Dealing with Meddlesome Reporters
Two years ago, on March 2, 2010, Huffington Post Investigative Fund (HuffPo) reporter Danielle Ivory contacted Syngenta Corporation Director of Corporate Communications-North America Paul Minehart and asked, as reporters do, a few questions.
Little did she know her questions to Syngenta—which reported sales of over $11 billion that year, almost half of which, $5 billion, was profit—would provoke the creation of a secret dossier on her.

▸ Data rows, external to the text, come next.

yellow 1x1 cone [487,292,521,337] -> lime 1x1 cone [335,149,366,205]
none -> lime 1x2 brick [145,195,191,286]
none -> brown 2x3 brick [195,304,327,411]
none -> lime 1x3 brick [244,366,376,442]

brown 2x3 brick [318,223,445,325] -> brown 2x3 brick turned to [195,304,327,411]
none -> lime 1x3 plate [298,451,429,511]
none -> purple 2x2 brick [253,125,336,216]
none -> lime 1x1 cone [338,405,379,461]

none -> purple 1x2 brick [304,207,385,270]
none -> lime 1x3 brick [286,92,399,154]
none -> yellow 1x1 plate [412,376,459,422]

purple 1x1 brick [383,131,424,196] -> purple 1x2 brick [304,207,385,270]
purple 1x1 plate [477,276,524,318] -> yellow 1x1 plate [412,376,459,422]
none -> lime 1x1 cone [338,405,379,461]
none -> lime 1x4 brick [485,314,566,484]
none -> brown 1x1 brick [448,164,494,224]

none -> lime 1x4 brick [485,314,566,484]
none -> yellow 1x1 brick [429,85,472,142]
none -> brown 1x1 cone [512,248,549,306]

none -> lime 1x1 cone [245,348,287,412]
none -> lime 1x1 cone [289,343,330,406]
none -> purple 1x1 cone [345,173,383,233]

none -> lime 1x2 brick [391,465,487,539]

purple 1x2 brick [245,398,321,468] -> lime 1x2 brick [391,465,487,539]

According to emails discovered by St. Louis attorney Stephen Tillery in a class action to get Syngenta to compensate local water utilities for the cost of filtering Syngenta's weed-killer out of drinking water supplies, the Syngenta team did not simply respond to her questions with the usual PR spin. (Syngenta sought to keep this information out of the public eye in that case, "Holiday Shore Sanitary District v. Syngenta Crop Protection et al.," but a trial court in Illinois rejected the company's claims and "unsealed" some emails and materials last year, making them part of the public record.)
Ivory told Minehart she had been informed by a source that a new federal class action would soon be filed against Syngenta Crop Protection Incorporated (“Syngenta CP”), a subsidiary/division of Syngenta AG (“SAG”), a global holding company located in Switzerland.

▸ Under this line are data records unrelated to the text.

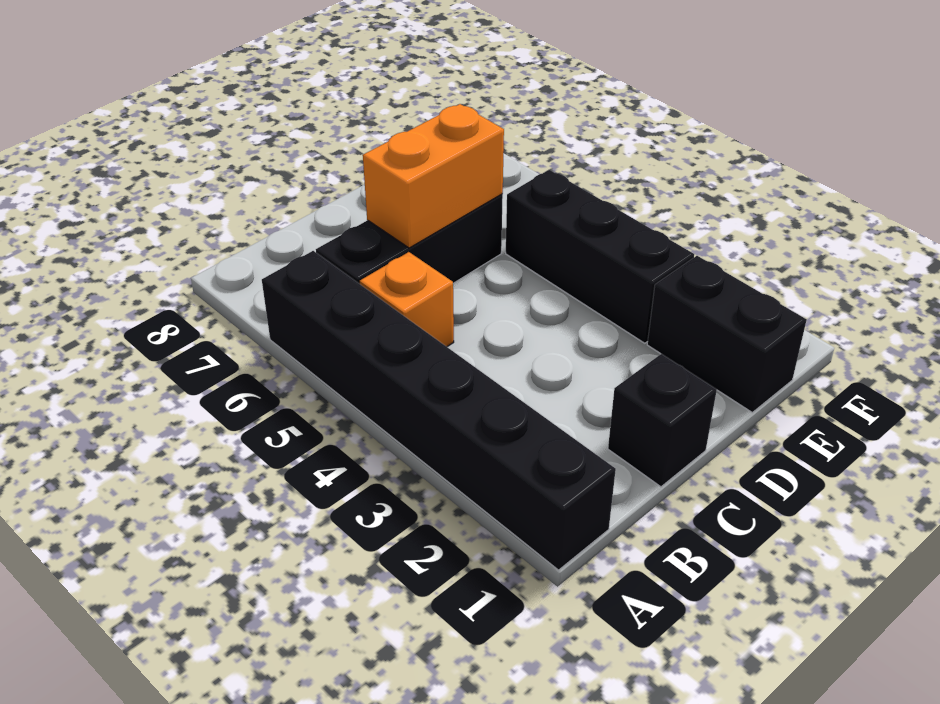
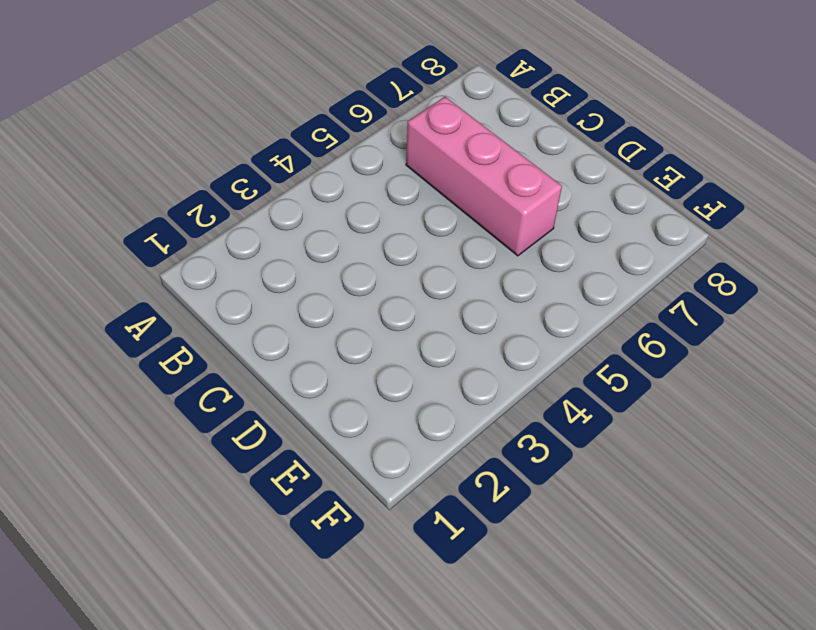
pink 1x3 brick [406,97,562,256] -> black 1x3 brick [316,194,503,284]
none -> black 1x6 brick [262,251,616,570]
none -> orange 1x1 brick [360,252,454,347]

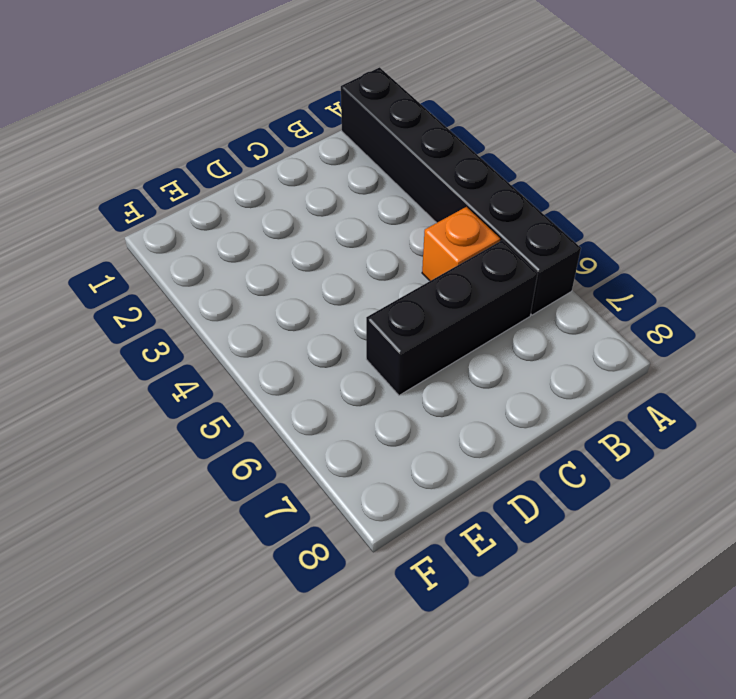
none -> black 1x1 brick [608,354,717,487]
none -> black 1x2 brick [647,256,807,412]

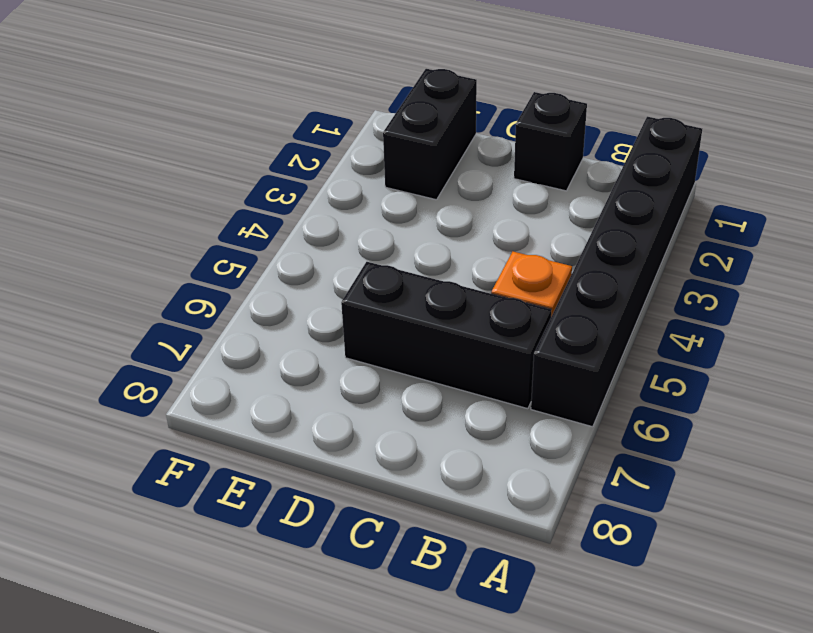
none -> black 1x3 brick [506,170,694,343]
none -> orange 1x2 brick [363,104,504,248]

Over a dozen municipal and county operators of water districts in Illinois, Missouri, Kansas, Ohio, and Iowa were planning to sue Syngenta CP—whose U.S. headquarters is in Greensboro, North Carolina—and SAG for the costs associated with removing atrazine from their community’s drinking water.
Daring to Seek Answers
A few days later, on March 8, 2010, several water utilities would claim Syngenta deliberately withheld data indicating human health risks from the public, which the company denies.
The New York Times’ Charles Duhigg had reported in an August 2009 series called "Toxic Waters" on how huge spikes in atrazine concentration in drinking water were hidden from the American people and that scientists are concerned about atrazine’s potential as an endocrine disruptor to affect hormone levels. The Natural Resources Defense Council had issued a major report documenting these issues. And Ivory had written about this online for HuffPo.
According to emails obtained by CMD, in March, Ivory was seeking comment on a number of questions about the coming federal lawsuit.
She wanted to know Syngenta's response to the allegation that the company, although it had the resources to do so, was refusing to aid communities seeking to remove atrazine from their water supplies. What was Syngenta's response to water utilities that could not afford the cost of removing the weed-killer from their customers’ drinking water?
Ivory had previously reported that replacing the sand filtration system used by many water districts with carbon filters to remove atrazine were difficult for cash-strapped utilities to afford, especially after the Wall Street crash. She had noted that the conversion to carbon filtration could cost millions and that the carbon filters needed require annual replacement at a cost, for example, of over $100k for six filters.